Ask HN: Should the People who create software be called Engineers? - shawndumas

'The IEEE offers two certifications (Certified Software Development Associate and Certified Software Development Professional). The IEEE certifications do not use the term Engineer in their title for compatibility reasons. In some parts of the US such as Texas, the use of the term Engineer is regulated only to those who have a Professional Engineer license.'<p>'E. W. Dijkstra, wrote in a paper that the coining of the term software engineer was not useful since it was an inappropriate analogy, "The existence of the mere term has been the base of a number of extremely shallow—and false—analogies, which just confuse the issue...Computers are such exceptional gadgets that there is good reason to assume that most analogies with other disciplines are too shallow to be of any positive value, are even so shallow that they are only confusing."'
======
tjr
I think that such terminology in the software world has sailed past the point
of trying to impose restrictions on it. The whole field is commonly called
"computer science", with frequent arguments that it is neither science nor
particularly about computers.

Instead of focusing on certifying the people (they can call themselves
whatever they want), perhaps we should focus on certifying the product. Not
all software is safety critical, and someone who works on flight control
systems by day may well work on cheap iPhone entertainment apps by night.

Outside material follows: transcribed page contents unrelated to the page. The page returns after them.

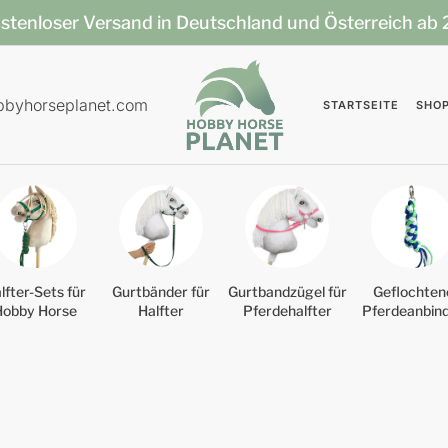
stenloser Versand in Deutschland und Österreich ab
bbyhorseplanet.com
STARTSEITE
SHO
lfter-Sets für
Gurtbänder für
Gurtbandzügel für
Geflochten
Hobby Horse
Halfter
Pferdehalfter
Pferdeanbin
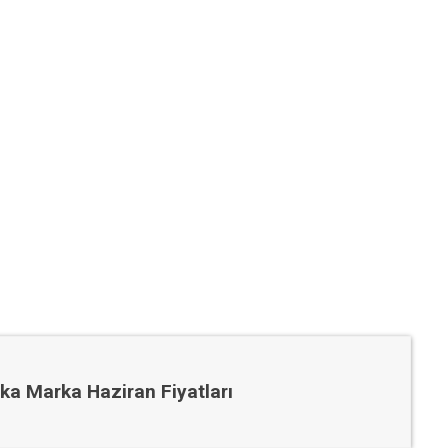
ka Marka Haziran Fiyatları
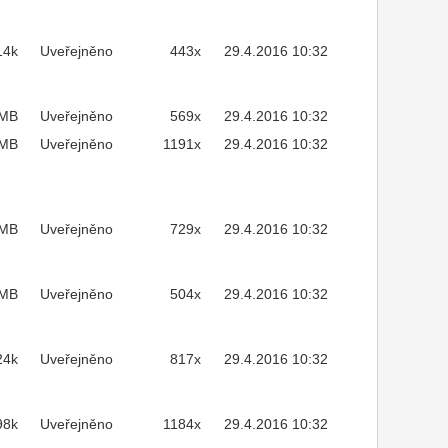
14k
Uveřejněno
443x
29.4.2016 10:32
3MB
Uveřejněno
569x
29.4.2016 10:32
1MB
Uveřejněno
1191x
29.4.2016 10:32
4MB
Uveřejněno
729x
29.4.2016 10:32
8MB
Uveřejněno
504x
29.4.2016 10:32
24k
Uveřejněno
817x
29.4.2016 10:32
98k
Uveřejněno
1184x
29.4.2016 10:32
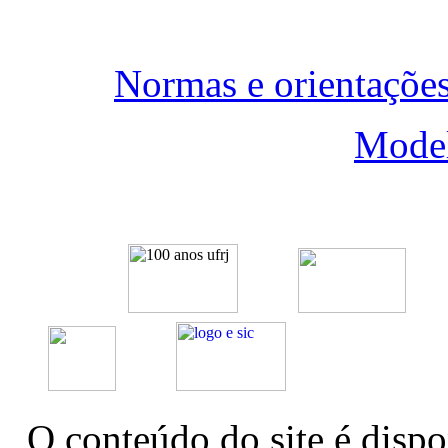
Normas e orientações
Model
O conteúdo do site é dispo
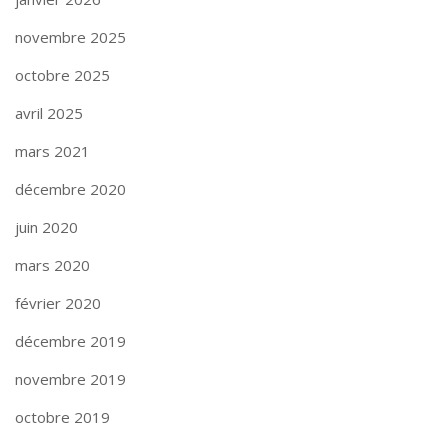
novembre 2025
octobre 2025
avril 2025
mars 2021
décembre 2020
juin 2020
mars 2020
février 2020
décembre 2019
novembre 2019
octobre 2019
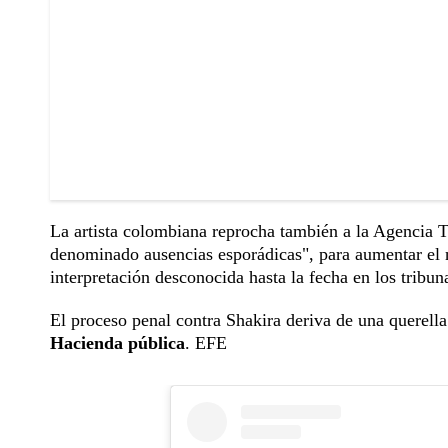
La artista colombiana reprocha también a la Agencia T
denominado ausencias esporádicas", para aumentar el 
interpretación desconocida hasta la fecha en los tribun
El proceso penal contra Shakira deriva de una querella
Hacienda pública
. EFE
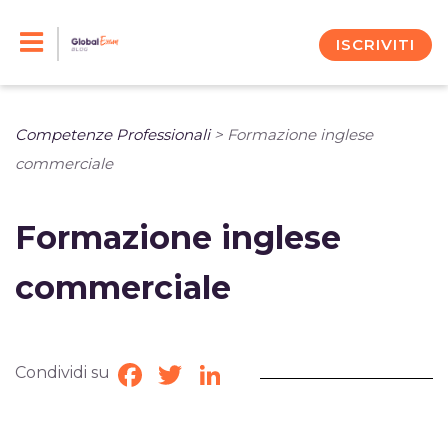
Skip
to
ISCRIVITI
content
Competenze Professionali
>
Formazione inglese
commerciale
Formazione inglese
commerciale
Condividi su
Facebook
Twitter
LinkedIn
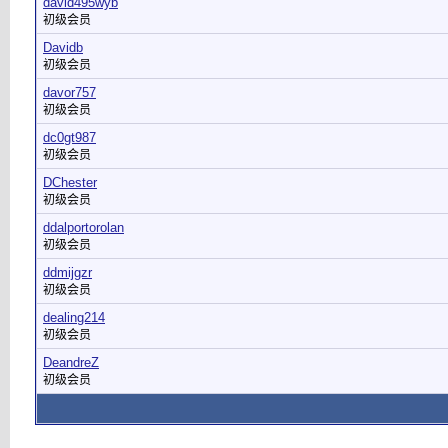
david495wyb
初级会员
Davidb
初级会员
davor757
初级会员
dc0gt987
初级会员
DChester
初级会员
ddalportorolan
初级会员
ddmijgzr
初级会员
dealing214
初级会员
DeandreZ
初级会员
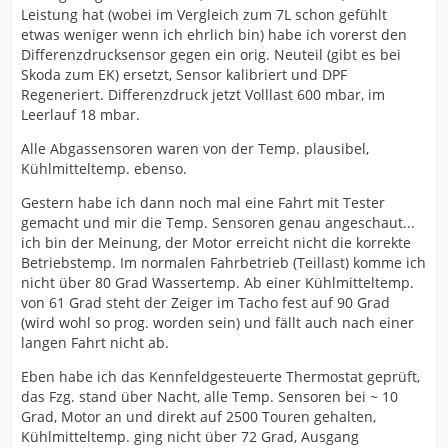
Leistung hat (wobei im Vergleich zum 7L schon gefühlt
etwas weniger wenn ich ehrlich bin) habe ich vorerst den
Differenzdrucksensor gegen ein orig. Neuteil (gibt es bei
Skoda zum EK) ersetzt, Sensor kalibriert und DPF
Regeneriert. Differenzdruck jetzt Volllast 600 mbar, im
Leerlauf 18 mbar.
Alle Abgassensoren waren von der Temp. plausibel,
Kühlmitteltemp. ebenso.
Gestern habe ich dann noch mal eine Fahrt mit Tester
gemacht und mir die Temp. Sensoren genau angeschaut...
ich bin der Meinung, der Motor erreicht nicht die korrekte
Betriebstemp. Im normalen Fahrbetrieb (Teillast) komme ich
nicht über 80 Grad Wassertemp. Ab einer Kühlmitteltemp.
von 61 Grad steht der Zeiger im Tacho fest auf 90 Grad
(wird wohl so prog. worden sein) und fällt auch nach einer
langen Fahrt nicht ab.
Eben habe ich das Kennfeldgesteuerte Thermostat geprüft,
das Fzg. stand über Nacht, alle Temp. Sensoren bei ~ 10
Grad, Motor an und direkt auf 2500 Touren gehalten,
Kühlmitteltemp. ging nicht über 72 Grad, Ausgang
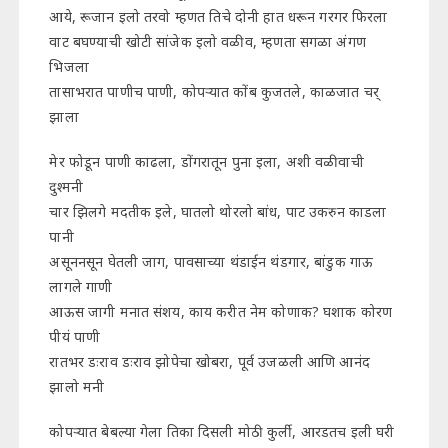
आये, रूजान इलो तरवो म्हणत तिचे दोनी हात धरून गरगर फिरला
वाट बघण्याची खोटी सांजेक इलो वळीव, म्हणता सगळा अंगण
भिजला
तासाभरात पाणीच पाणी, कोपऱ्यात कोंब कुजतले, काळजात चर्
झाला
मेर फोडून पाणी काढला, डोंगरातून पुना इला, अशी वळीवाची
दुश्मनी
चार झिलगे मदतीक इले, घातलो थोरलो बांध, पाट उकरुन काडला
पानी
असूननसून घेतली जाग, पावसाच्या थंडाईन थंडगार, बांडुक गाऊ
लागले गाणी
आऊस जागी मनात संशय, काय करीत नेम कोणाक? घशाक कोरण
पीयं पाणी
रातभर डःराव डःराव झोपेचा खोबरा, पूर्व उजळली आणि आनंद
झालो मनी
कोपऱ्यात बेबल्या गेला तिका दिसली मोठी कुर्ली, आरडतच इली घरी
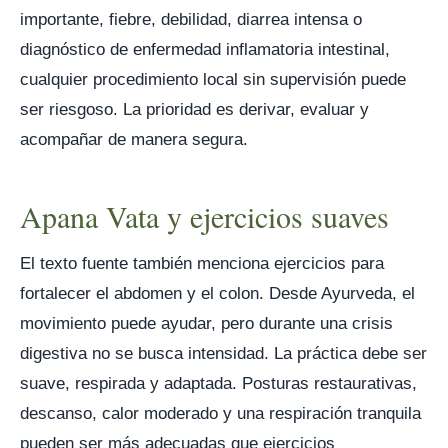
importante, fiebre, debilidad, diarrea intensa o
diagnóstico de enfermedad inflamatoria intestinal,
cualquier procedimiento local sin supervisión puede
ser riesgoso. La prioridad es derivar, evaluar y
acompañar de manera segura.
Apana Vata y ejercicios suaves
El texto fuente también menciona ejercicios para
fortalecer el abdomen y el colon. Desde Ayurveda, el
movimiento puede ayudar, pero durante una crisis
digestiva no se busca intensidad. La práctica debe ser
suave, respirada y adaptada. Posturas restaurativas,
descanso, calor moderado y una respiración tranquila
pueden ser más adecuadas que ejercicios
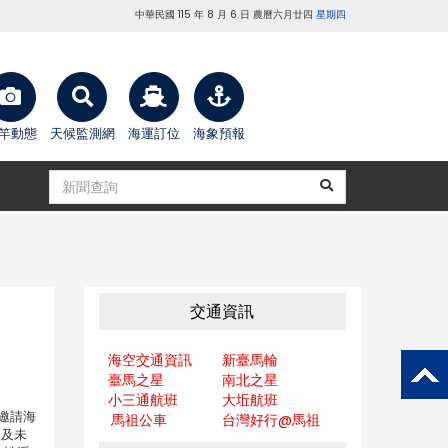
中華民國 115 年 8 月 6 日 農曆六月廿四
星期四
竿動態
天候監測網
海運訂位
海象預報
交通資訊
海空交通資訊
新臺馬輪
臺馬之星
南北之星
小三通航班
大坵航班
，邀請海
馬祖公車
台灣好行@馬
祖
況及未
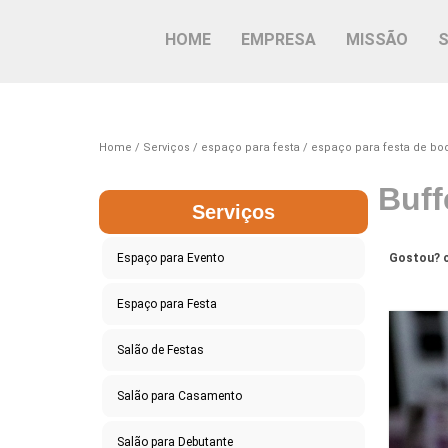
HOME
EMPRESA
MISSÃO
Home
Serviços
espaço para festa
espaço para festa de bo
Buff
Serviços
Espaço para Evento
Gostou? c
Espaço para Festa
Salão de Festas
Salão para Casamento
Salão para Debutante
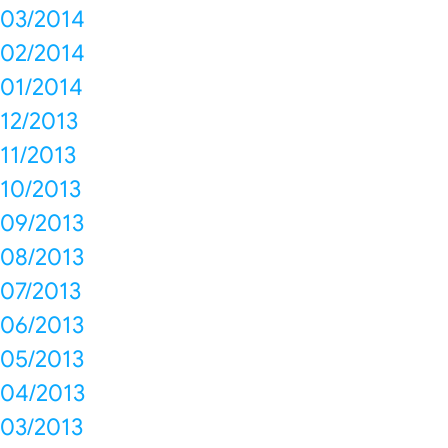
03/2014
02/2014
01/2014
12/2013
11/2013
10/2013
09/2013
08/2013
07/2013
06/2013
05/2013
04/2013
03/2013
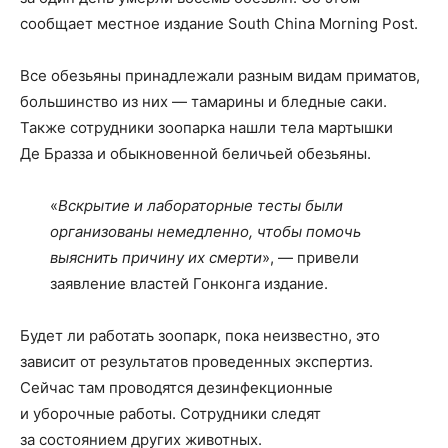
сообщает местное издание South China Morning Post.
Все обезьяны принадлежали разным видам приматов,
большинство из них — тамарины и бледные саки.
Также сотрудники зоопарка нашли тела мартышки
Де Бразза и обыкновенной беличьей обезьяны.
«
Вскрытие и лабораторные тесты были
организованы немедленно, чтобы помочь
выяснить причину их смерти
», — привели
заявление властей Гонконга издание.
Будет ли работать зоопарк, пока неизвестно, это
зависит от результатов проведенных экспертиз.
Сейчас там проводятся дезинфекционные
и уборочные работы. Сотрудники следят
за состоянием других животных.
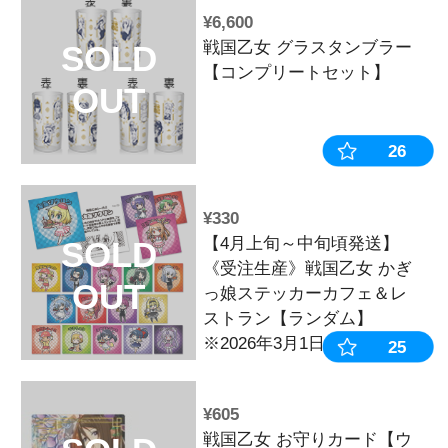
SOLD
ェーン【イエ
OUT
¥880
P戦国乙女 LEG
SOLD
図柄アクリル
OUT
ウセツ】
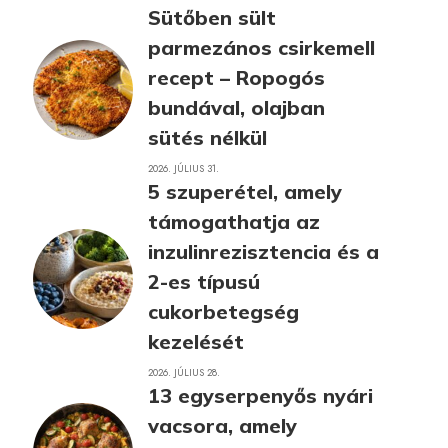
Sütőben sült
parmezános csirkemell
recept – Ropogós
bundával, olajban
sütés nélkül
2026. JÚLIUS 31.
5 szuperétel, amely
támogathatja az
inzulinrezisztencia és a
2-es típusú
cukorbetegség
kezelését
2026. JÚLIUS 28.
13 egyserpenyős nyári
vacsora, amely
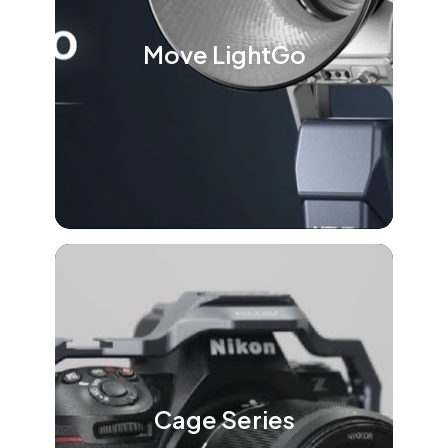
Move LightGo
Cage Series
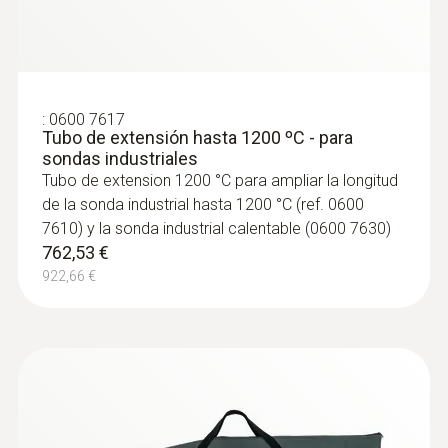
:
0600 7617
Tubo de extensión hasta 1200 ºC - para
sondas industriales
Tubo de extension 1200 °C para ampliar la longitud
de la sonda industrial hasta 1200 °C (ref. 0600
7610) y la sonda industrial calentable (0600 7630)
762,53 €
922,66 €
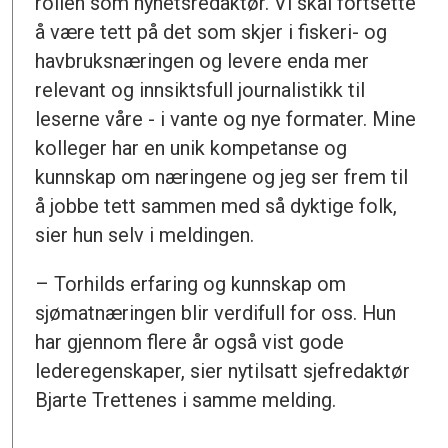
rollen som nyhetsredaktør. Vi skal fortsette
å være tett på det som skjer i fiskeri- og
havbruksnæringen og levere enda mer
relevant og innsiktsfull journalistikk til
leserne våre - i vante og nye formater. Mine
kolleger har en unik kompetanse og
kunnskap om næringene og jeg ser frem til
å jobbe tett sammen med så dyktige folk,
sier hun selv i meldingen.
– Torhilds erfaring og kunnskap om
sjømatnæringen blir verdifull for oss. Hun
har gjennom flere år også vist gode
lederegenskaper, sier nytilsatt sjefredaktør
Bjarte Trettenes i samme melding.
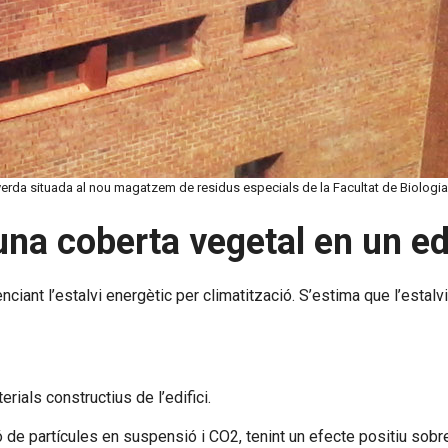
erda situada al nou magatzem de residus especials de la Facultat de Biologia
una coberta vegetal en un ed
nciant l’estalvi energètic per climatització. S’estima que l’estalv
rials constructius de l’edifici.
ió de partícules en suspensió i CO2, tenint un efecte positiu sobre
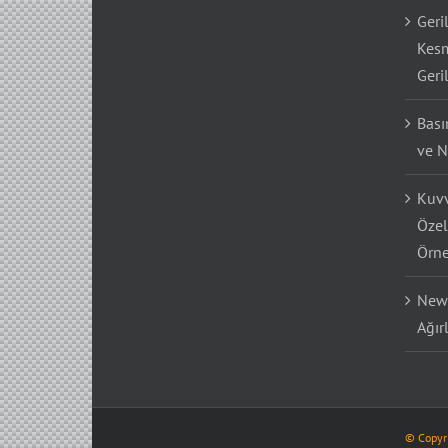
Geri
Kesm
Geri
Bası
ve N
Kuvv
Özel
Örne
Newt
Ağır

And in fact this is what does happen, in the fields that demand it. Avionics
software is verified and certified; the individuals who made it (for the most
part) are not.

------
dear
What about those 'Financial Engineers' in Wall Street? Are they qualified to
be called engineers?

Creating software is as much an engineering activity as any other traditional
engineering disciplines. So yes, Software engineer is an appropriate title.

On the other hand, plenty of licensed PE's have never worked in an engineering
environment, but they got licensed anyway, simply because they got an
engineering degree and worked in a so called related field (such as business,
LOL!!). I've seen too many of those. I would not take the PE title seriously.

------
memracom
In general, no they should not because most of them don't actually do
engineering of the code that they write. But some developers actually do
approach the task like engineers and they definitely do deserve , the title
for that. Devops is a movement that brings developers and sysadmins together
and that is one sign that there may be real engineering being done rather than
buggy code being flung over the transom to the Ops team. Engineers pay
attention to design, do TDD, write acceptance tests, integrate pieces written
in several best-of-breed languages rather than relying on the compiler and
link editor for integration.

If SEMAT gains traction then there will be a lot more real engineers in
software and the people who use the title because it is cool will be forced
out by a new generation of fizzbuzz type questions.
<http://semat.org/?page_id=28>

------
lacker
Practically speaking, the most common term for the job of creating software is
"software engineer", so just use it.

------
a3n
If you commonly or conceivably work for a PE who is legally responsible for
your work, and you have a path to earning your PE, then sure. That would imply
particular education and career paths. Everyone else, no.

Not to be elitist, it would just be nice if the term meant the same thing that
it means to other fields. I've never voluntarily called myself a software
engineer. Software developer is the better general term IMO.

Texas at one time was going to require some sort of Engineer designation to
work in software at all. I disagree with that.